Custom deployment patterns
The deployment patterns described previously are not an exhaustive collection of the ways you can deploy GX Cloud. Instead, these patterns are meant to illustrate the building blocks of a GX Cloud deployment and how your organization can configure and connect those blocks to form a functioning data quality ecosystem.
For example, you might opt to run and interact with the GX OSS client locally to define your Data Sources, Data Assets, Expectation Suites, and Checkpoints, run the GX OSS client in your Airflow pipeline to execute Checkpoints on a regular schedule, run the GX Agent in your production environment to fetch Data Asset metrics from the GX Cloud web UI, and access the GX Cloud web UI to view Validation and Checkpoint run histories.

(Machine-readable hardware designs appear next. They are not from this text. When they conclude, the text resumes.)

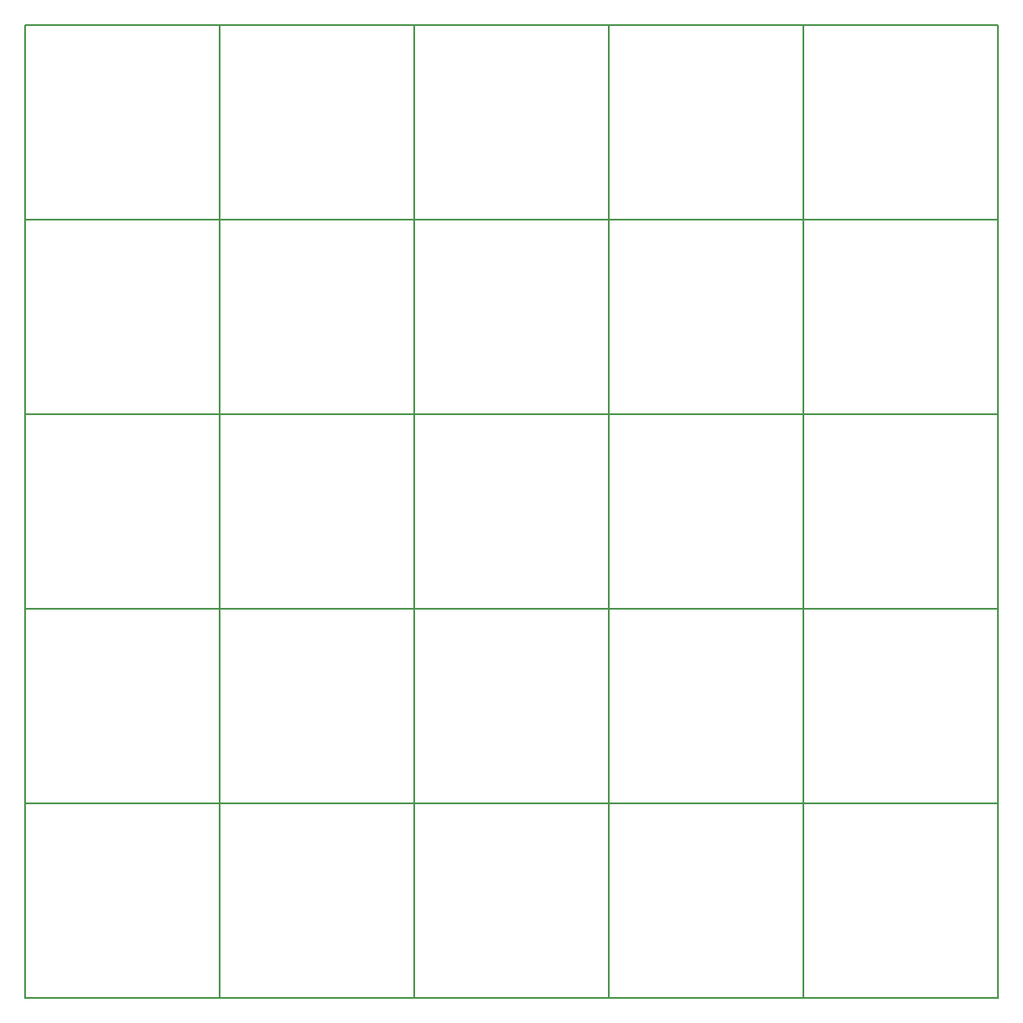
<source format=gbr>
%TF.GenerationSoftware,KiCad,Pcbnew,9.0.3+1*%
%TF.CreationDate,2025-09-14T03:51:47+09:00*%
%TF.ProjectId,kp25tk,6b703235-746b-42e6-9b69-6361645f7063,0.0.8*%
%TF.SameCoordinates,Original*%
%TF.FileFunction,OtherDrawing,Comment*%
%FSLAX46Y46*%
G04 Gerber Fmt 4.6, Leading zero omitted, Abs format (unit mm)*
G04 Created by KiCad (PCBNEW 9.0.3+1) date 2025-09-14 03:51:47*
%MOMM*%
%LPD*%
G01*
G04 APERTURE LIST*
%ADD10C,0.150000*%
G04 APERTURE END LIST*
D10*
%TO.C,SW18*%
X123300000Y-104380000D02*
X142350000Y-104380000D01*
X123300000Y-123430000D02*
X123300000Y-104380000D01*
X142350000Y-104380000D02*
X142350000Y-123430000D01*
X142350000Y-123430000D02*
X123300000Y-123430000D01*
%TO.C,SW22*%
X85200000Y-85330000D02*
X104250000Y-85330000D01*
X85200000Y-104380000D02*
X85200000Y-85330000D01*
X104250000Y-85330000D02*
X104250000Y-104380000D01*
X104250000Y-104380000D02*
X85200000Y-104380000D01*
%TO.C,SW11*%
X104250000Y-123430000D02*
X123300000Y-123430000D01*
X104250000Y-142480000D02*
X104250000Y-123430000D01*
X123300000Y-123430000D02*
X123300000Y-142480000D01*
X123300000Y-142480000D02*
X104250000Y-142480000D01*
%TO.C,SW21*%
X123300000Y-161530000D02*
X142350000Y-161530000D01*
X123300000Y-180580000D02*
X123300000Y-161530000D01*
X142350000Y-161530000D02*
X142350000Y-180580000D01*
X142350000Y-180580000D02*
X123300000Y-180580000D01*
%TO.C,SW3*%
X104250000Y-161530000D02*
X123300000Y-161530000D01*
X104250000Y-180580000D02*
X104250000Y-161530000D01*
X123300000Y-161530000D02*
X123300000Y-180580000D01*
X123300000Y-180580000D02*
X104250000Y-180580000D01*
%TO.C,SW5*%
X66150000Y-142480000D02*
X85200000Y-142480000D01*
X66150000Y-161530000D02*
X66150000Y-142480000D01*
X85200000Y-142480000D02*
X85200000Y-161530000D01*
X85200000Y-161530000D02*
X66150000Y-161530000D01*
%TO.C,SW23*%
X104250000Y-85330000D02*
X123300000Y-85330000D01*
X104250000Y-104380000D02*
X104250000Y-85330000D01*
X123300000Y-85330000D02*
X123300000Y-104380000D01*
X123300000Y-104380000D02*
X104250000Y-104380000D01*
%TO.C,SW8*%
X47100000Y-123430000D02*
X66150000Y-123430000D01*
X47100000Y-142480000D02*
X47100000Y-123430000D01*
X66150000Y-123430000D02*
X66150000Y-142480000D01*
X66150000Y-142480000D02*
X47100000Y-142480000D01*
%TO.C,SW19*%
X123300000Y-142480000D02*
X142350000Y-142480000D01*
X123300000Y-161530000D02*
X123300000Y-142480000D01*
X142350000Y-142480000D02*
X142350000Y-161530000D01*
X142350000Y-161530000D02*
X123300000Y-161530000D01*
%TO.C,SW12*%
X47100000Y-104380000D02*
X66150000Y-104380000D01*
X47100000Y-123430000D02*
X47100000Y-104380000D01*
X66150000Y-104380000D02*
X66150000Y-123430000D01*
X66150000Y-123430000D02*
X47100000Y-123430000D01*
%TO.C,SW24*%
X123300000Y-85330000D02*
X142350000Y-85330000D01*
X123300000Y-104380000D02*
X123300000Y-85330000D01*
X142350000Y-85330000D02*
X142350000Y-104380000D01*
X142350000Y-104380000D02*
X123300000Y-104380000D01*
%TO.C,SW15*%
X104250000Y-104380000D02*
X123300000Y-104380000D01*
X104250000Y-123430000D02*
X104250000Y-104380000D01*
X123300000Y-104380000D02*
X123300000Y-123430000D01*
X123300000Y-123430000D02*
X104250000Y-123430000D01*
%TO.C,SW20*%
X123300000Y-123430000D02*
X142350000Y-123430000D01*
X123300000Y-142480000D02*
X123300000Y-123430000D01*
X142350000Y-123430000D02*
X142350000Y-142480000D01*
X142350000Y-142480000D02*
X123300000Y-142480000D01*
%TO.C,SW0*%
X47100000Y-161530000D02*
X66150000Y-161530000D01*
X47100000Y-180580000D02*
X47100000Y-161530000D01*
X66150000Y-161530000D02*
X66150000Y-180580000D01*
X66150000Y-180580000D02*
X47100000Y-180580000D01*
%TO.C,SW14*%
X85200000Y-104380000D02*
X104250000Y-104380000D01*
X85200000Y-123430000D02*
X85200000Y-104380000D01*
X104250000Y-104380000D02*
X104250000Y-123430000D01*
X104250000Y-123430000D02*
X85200000Y-123430000D01*
%TO.C,SW10*%
X85200000Y-123430000D02*
X104250000Y-123430000D01*
X85200000Y-142480000D02*
X85200000Y-123430000D01*
X104250000Y-123430000D02*
X104250000Y-142480000D01*
X104250000Y-142480000D02*
X85200000Y-142480000D01*
%TO.C,SW13*%
X66150000Y-104380000D02*
X85200000Y-104380000D01*
X66150000Y-123430000D02*
X66150000Y-104380000D01*
X85200000Y-104380000D02*
X85200000Y-123430000D01*
X85200000Y-123430000D02*
X66150000Y-123430000D01*
%TO.C,SW9*%
X66150000Y-123430000D02*
X85200000Y-123430000D01*
X66150000Y-142480000D02*
X66150000Y-123430000D01*
X85200000Y-123430000D02*
X85200000Y-142480000D01*
X85200000Y-142480000D02*
X66150000Y-142480000D01*
%TO.C,SW2*%
X85200000Y-161530000D02*
X104250000Y-161530000D01*
X85200000Y-180580000D02*
X85200000Y-161530000D01*
X104250000Y-161530000D02*
X104250000Y-180580000D01*
X104250000Y-180580000D02*
X85200000Y-180580000D01*
%TO.C,SW17*%
X47100000Y-85330000D02*
X66150000Y-85330000D01*
X47100000Y-104380000D02*
X47100000Y-85330000D01*
X66150000Y-85330000D02*
X66150000Y-104380000D01*
X66150000Y-104380000D02*
X47100000Y-104380000D01*
%TO.C,SW16*%
X66150000Y-85330000D02*
X85200000Y-85330000D01*
X66150000Y-104380000D02*
X66150000Y-85330000D01*
X85200000Y-85330000D02*
X85200000Y-104380000D01*
X85200000Y-104380000D02*
X66150000Y-104380000D01*
%TO.C,SW6*%
X85200000Y-142480000D02*
X104250000Y-142480000D01*
X85200000Y-161530000D02*
X85200000Y-142480000D01*
X104250000Y-142480000D02*
X104250000Y-161530000D01*
X104250000Y-161530000D02*
X85200000Y-161530000D01*
%TO.C,SW4*%
X47100000Y-142480000D02*
X66150000Y-142480000D01*
X47100000Y-161530000D02*
X47100000Y-142480000D01*
X66150000Y-142480000D02*
X66150000Y-161530000D01*
X66150000Y-161530000D02*
X47100000Y-161530000D01*
%TO.C,SW7*%
X104250000Y-142480000D02*
X123300000Y-142480000D01*
X104250000Y-161530000D02*
X104250000Y-142480000D01*
X123300000Y-142480000D02*
X123300000Y-161530000D01*
X123300000Y-161530000D02*
X104250000Y-161530000D01*
%TO.C,SW1*%
X66150000Y-161530000D02*
X85200000Y-161530000D01*
X66150000Y-180580000D02*
X66150000Y-161530000D01*
X85200000Y-161530000D02*
X85200000Y-180580000D01*
X85200000Y-180580000D02*
X66150000Y-180580000D01*
%TD*%
M02*

</source>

GX provides flexible, robust products that allow your organization to quickly deploy GX Cloud or GX OSS to fit your unique requirements.
GX Cloud workflow
The GX Cloud workflow is a sequence of tasks you complete to perform Data Validations.
You connect GX Cloud to a Data Asset stored on your Data Source, you define and create an Expectation, and then you run a Validation on the data defined in the Expectation. Knowing that your data meets your Expectations helps you ensure your data is accurate and reliable and alerts you to issues before they become problematic.

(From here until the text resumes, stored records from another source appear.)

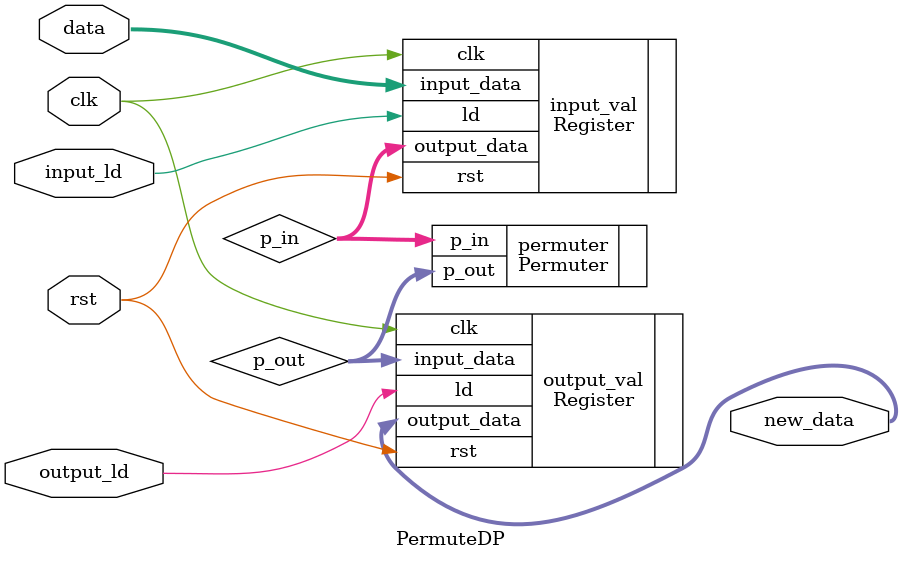
<source format=v>
`timescale 1ns/1ns
module PermuteDP (
    clk,
    rst,
    input_ld,
    output_ld,

    data,

    new_data
);
    input clk, rst;
    input input_ld, output_ld;
    input [24:0] data;

    output [24:0] new_data;

    wire [24:0] p_in;
    wire [24:0] p_out;

    Register #(25) input_val(.clk(clk), .rst(rst), .ld(input_ld), .input_data(data), 
        .output_data(p_in));

    Permuter permuter(.p_in(p_in), 
        .p_out(p_out));

    Register #(25) output_val(.clk(clk), .rst(rst), .ld(output_ld), .input_data(p_out), 
        .output_data(new_data));

    
endmodule
</source>
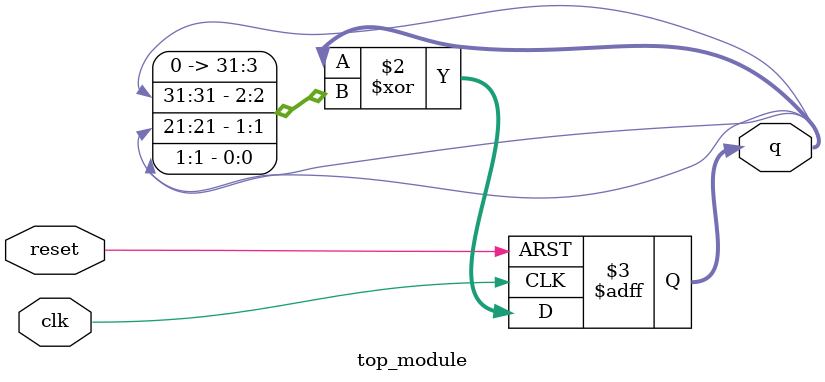
<source format=sv>
module top_module(
    input clk,
    input reset,
    output reg [31:0] q);

	always @(posedge clk or posedge reset) begin
		if (reset) begin
			q <= 32'h1;
		end else begin
			q <= q ^ ({q[31], q[21], q[1]});
		end
	end

endmodule

</source>
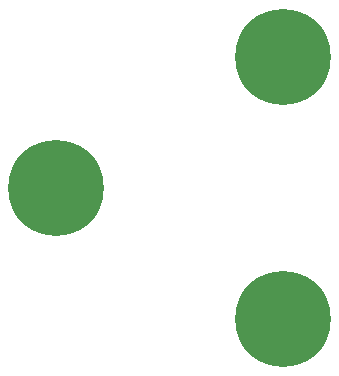
<source format=gbr>
G04 Layer_Color=8421504*
%FSLAX25Y25*%
%MOIN*%
%TF.FileFunction,Paste,Top*%
%TF.Part,Single*%
G01*
G75*
%TA.AperFunction,ConnectorPad*%
%ADD10C,0.31890*%
D10*
X418947Y437428D02*
D03*
X343209Y393701D02*
D03*
X418947Y349973D02*
D03*
%TF.MD5,DC70035954DDAB7BA1F445E67A3479BC*%
M02*

</source>
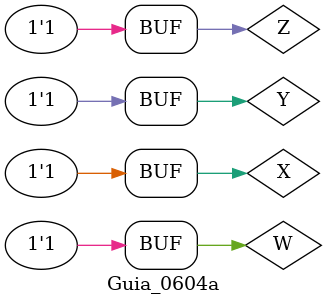
<source format=v>
/*
 Guia_0604a.v - v0.0. - 28 / 08 / 2022
 Autor    : Gabriel Vargas Bento de Souza
 Matricula: 778023
 */

/* 
 Produto das somas
                  ____
F(X, Y, W, Z) =   | |  M (2,6,7,13)
*/

/**
 PoS (2,6,7,13)
 */
module PoS (output S,
            input  X, Y, W, Z);
   assign S = ( X |  Y | ~W |  Z)   // 2 
            & ( X | ~Y | ~W |  Z)   // 6
            & ( X | ~Y | ~W | ~Z)   // 7
            & (~X | ~Y |  W | ~Z);  // 13
endmodule // PoS 

/**
 PoS(2,6,7,13)_Simplificado = X +W'+Z . X +W'+Y' . X'+Y'+W +Z'
 */
module PoS_simple (output S,
                   input  X, Y, W, Z);
   assign S = ( X | ~W |  Z)
            & ( X | ~W | ~Y)
            & (~X | ~Y |  W | ~Z);
endmodule // PoS_simple

/**
  Guia_0604a.v
 */
module Guia_0604a;
   reg  X, Y, W, Z;
   wire S1, S2;
   
   // instancias
   PoS        POS1 (S1, X, Y, W, Z);
   PoS_simple POS2 (S2, X, Y, W, Z);
   
   // valores iniciais
   initial begin: start
      X=1'bx; Y=1'bx; W=1'bx; Z=1'bx;
   end

   // parte principal
   initial begin: main
       $display("Gabriel Vargas Bento de Souza - 778023");
       $display("Guia_06");
       $display("\n04.a) PoS (2,6,7,13)\n");

       // monitoramento
       $display(" X  Y  W  Z  S1  S2");
       $monitor("%2b %2b %2b %2b %2b %3b", X,  Y,  W,  Z,  S1, S2);

       // sinalizacao
          X=0; Y=0; W=0; Z=0;
       #1                Z=1;
       #1           W=1; Z=0;
       #1                Z=1;
       #1      Y=1; W=0; Z=0;
       #1                Z=1;
       #1           W=1; Z=0;
       #1                Z=1;
       #1 X=1; Y=0; W=0; Z=0;
       #1                Z=1;
       #1           W=1; Z=0;
       #1                Z=1;
       #1      Y=1; W=0; Z=0;
       #1                Z=1;
       #1           W=1; Z=0;
       #1                Z=1;
   end
endmodule // Guia_0604a

/*
C:\Users\Gabriel\Desktop\CC-PUC\2Periodo\ARQ1\Tarefas\Guia06>vvp Guia_0604a.vvp
Gabriel Vargas Bento de Souza - 778023
Guia_06

04.a) PoS (2,6,7,13)

 X  Y  W  Z  S1  S2
 0  0  0  0  1   1
 0  0  0  1  1   1
 0  0  1  0  0   0
 0  0  1  1  1   1
 0  1  0  0  1   1
 0  1  0  1  1   1
 0  1  1  0  0   0
 0  1  1  1  0   0
 1  0  0  0  1   1
 1  0  0  1  1   1
 1  0  1  0  1   1
 1  0  1  1  1   1
 1  1  0  0  1   1
 1  1  0  1  0   0
 1  1  1  0  1   1
 1  1  1  1  1   1

*/
</source>
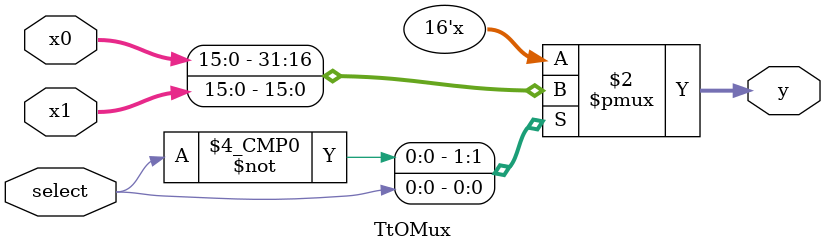
<source format=sv>
`timescale 1ns / 1ps


module TtOMux(
    input logic [15:0] x0,
    input logic [15:0] x1,
    input logic select,
    output logic [15:0] y
    );
    always_comb
    begin
    case(select)
    1'b0: y=x0;
    1'b1: y=x1;
    default y=x0;
    endcase
    end
endmodule 

</source>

The following table lists the sequence of tasks that you complete in a typical GX Cloud workflow. A brief description of the task and links to the relevant topics are provided.
Task | Description |
---|---|
Deploy the GX Agent | Deploy the GX Agent to use GX Cloud features and functionality. |
Create a Data Asset | The Data Asset contains the data you want to examine and validate, and the Data Source is where the Data Asset is located. |
Invite users | Invite users to your GX Cloud organization. |
Create an Expectation | Define verifiable assertions about your data. |
Run Validations | Run a Validation to determine if your data meets the assertions in the Expectation. |
(Optional) Add and run Checkpoints | Add and run Checkpoints to refine and confirm your Data Validations. |
Roles and responsibilities
How you interact with GX Cloud is dependent on the role you're assigned by your Admin. The following table lists GX Cloud roles and responsibilities.
Role | Responsibilities |
---|---|
Viewer | View Checkpoints and Validation Results |
Editor | Create Data Assets Create and edit Expectations Create access tokens Create and edit Checkpoints |
Admin | Full access Perform all GX Cloud administrative functions including user and role assignment |
Supported browsers
The following browsers are supported by GX Cloud:
-
Google Chrome — the latest version is fully supported
-
Mozilla Firefox — the latest version is fully supported
-
Apple Safari — the latest version is fully supported
-
Microsoft Edge — the latest version is fully supported
Browser session duration
A session is the period of time that you’re signed in to your GX Cloud account from a browser. If you close the browser, your session ends, and you're signed out. You'll need to sign in again to access GX Cloud.